6. A supposer que M. A ait entendu faire valoir qu'il doit se voir attribuer un titre de séjour de plein droit, il n'assortit pas son moyen de précisions suffisantes permettant au tribunal d'en apprécier le bien-fondé. A supposer même qu'il ait entendu invoquer le bénéfice de l'article L. 435-1 du code de l'entrée et du séjour des étrangers et du droit d'asile, il résulte de ce qui précède que les dispositions de cet article ne prescrivent pas la délivrance d'un titre de plein droit. Un tel moyen ne peut, dès lors, qu'être écarté.

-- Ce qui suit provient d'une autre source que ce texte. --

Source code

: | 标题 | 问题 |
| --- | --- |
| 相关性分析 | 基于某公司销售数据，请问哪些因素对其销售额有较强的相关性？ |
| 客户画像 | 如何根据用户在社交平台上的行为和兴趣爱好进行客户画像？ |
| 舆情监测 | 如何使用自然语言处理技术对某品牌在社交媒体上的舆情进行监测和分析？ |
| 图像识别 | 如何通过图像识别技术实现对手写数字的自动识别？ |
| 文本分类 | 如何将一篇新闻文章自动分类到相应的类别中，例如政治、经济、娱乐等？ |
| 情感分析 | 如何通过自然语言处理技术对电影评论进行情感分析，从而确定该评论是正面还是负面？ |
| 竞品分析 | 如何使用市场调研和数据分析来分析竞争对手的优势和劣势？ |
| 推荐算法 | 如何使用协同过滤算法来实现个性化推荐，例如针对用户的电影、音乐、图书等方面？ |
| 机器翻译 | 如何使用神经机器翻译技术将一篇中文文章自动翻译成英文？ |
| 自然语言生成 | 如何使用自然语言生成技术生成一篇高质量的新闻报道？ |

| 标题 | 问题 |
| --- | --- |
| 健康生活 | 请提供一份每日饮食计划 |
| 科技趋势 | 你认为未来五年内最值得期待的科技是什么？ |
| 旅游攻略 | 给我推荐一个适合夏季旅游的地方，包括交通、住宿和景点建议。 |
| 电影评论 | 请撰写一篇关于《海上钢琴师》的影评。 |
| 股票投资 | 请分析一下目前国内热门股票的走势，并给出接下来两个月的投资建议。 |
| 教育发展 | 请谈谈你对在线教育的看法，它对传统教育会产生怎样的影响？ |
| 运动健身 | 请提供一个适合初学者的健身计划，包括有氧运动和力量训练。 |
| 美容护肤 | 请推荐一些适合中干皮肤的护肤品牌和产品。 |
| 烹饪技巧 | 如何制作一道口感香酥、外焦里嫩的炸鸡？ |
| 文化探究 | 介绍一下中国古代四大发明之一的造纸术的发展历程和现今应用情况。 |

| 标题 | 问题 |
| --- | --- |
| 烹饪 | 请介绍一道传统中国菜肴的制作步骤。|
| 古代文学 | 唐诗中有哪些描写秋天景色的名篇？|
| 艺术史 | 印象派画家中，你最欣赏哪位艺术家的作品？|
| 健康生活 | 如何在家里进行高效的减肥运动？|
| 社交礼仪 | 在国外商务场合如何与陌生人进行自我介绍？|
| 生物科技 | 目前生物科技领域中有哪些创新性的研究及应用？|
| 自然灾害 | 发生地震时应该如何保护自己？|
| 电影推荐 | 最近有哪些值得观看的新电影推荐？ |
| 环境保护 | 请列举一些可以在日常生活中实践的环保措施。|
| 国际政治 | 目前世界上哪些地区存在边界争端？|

7. En quatrième lieu, aux termes de l'article 8 de la convention européenne de sauvegarde des droits de l'homme et des libertés fondamentales : " 1. Toute personne a droit au respect de sa vie privée et familiale, de son domicile et de sa correspondance () ".
8. Il ressort des pièces du dossier que M. A est entré en France en septembre 2014 sous couvert d'un visa de long séjour " étudiant " puis s'est vu délivrer successivement une autorisation provisoire de séjour " étudiant en recherche d'emploi ", des récépissés de demande de titre de séjour, une carte de séjour temporaire portant la mention " entrepreneur profession libérale " puis, au même titre, une carte de séjour pluriannuelle, valable du 20 janvier 2018 au 19 janvier 2022, laquelle lui a été retirée par arrêté du 6 juin 2019 au motif que l'intéressé en avait falsifié les mentions afin de pouvoir exercer une activité salariée, faits que l'intéressé a reconnus dans le cadre d'une composition pénale. Par ailleurs, si l'intéressé a obtenu en 2015 un diplôme de master, il ne justifie pas d'une intégration professionnelle significative en faisant seulement état de l'activité d'une entreprise individuelle qui est restée très limitée et d'un emploi d'employé polyvalent à temps partiel occupé du 15 janvier 2016 au 25 septembre 2018. Enfin, M. A, qui est célibataire et sans enfant à charge, ne justifie d'aucune attache particulière en France alors que résident au Maroc, où il a vécu jusqu'à l'âge de 25 ans, ses parents et 6 frères et sœurs. Dans ces conditions et en dépit de la durée de sa présence en France, l'intéressé n'est pas fondé à soutenir que la décision lui faisant obligation de quitter le territoire français a porté une atteinte disproportionnée à son droit au respect de sa vie privée et familiale. Il suit de là que le moyen tiré de la méconnaissance des stipulations précitées de l'article 8 de la convention européenne de sauvegarde des droits de l'homme et des libertés fondamentales doit être écarté.
En ce qui concerne la décision portant interdiction de retour sur le territoire français :
9. En premier lieu, il résulte de ce qui a été dit précédemment que la décision portant obligation de quitter le territoire n'est pas entachée d'illégalité. Le requérant n'est, dès lors, pas fondé à soutenir que la décision portant interdiction de retour sur le territoire français serait illégale en conséquence de l'illégalité de celle-ci.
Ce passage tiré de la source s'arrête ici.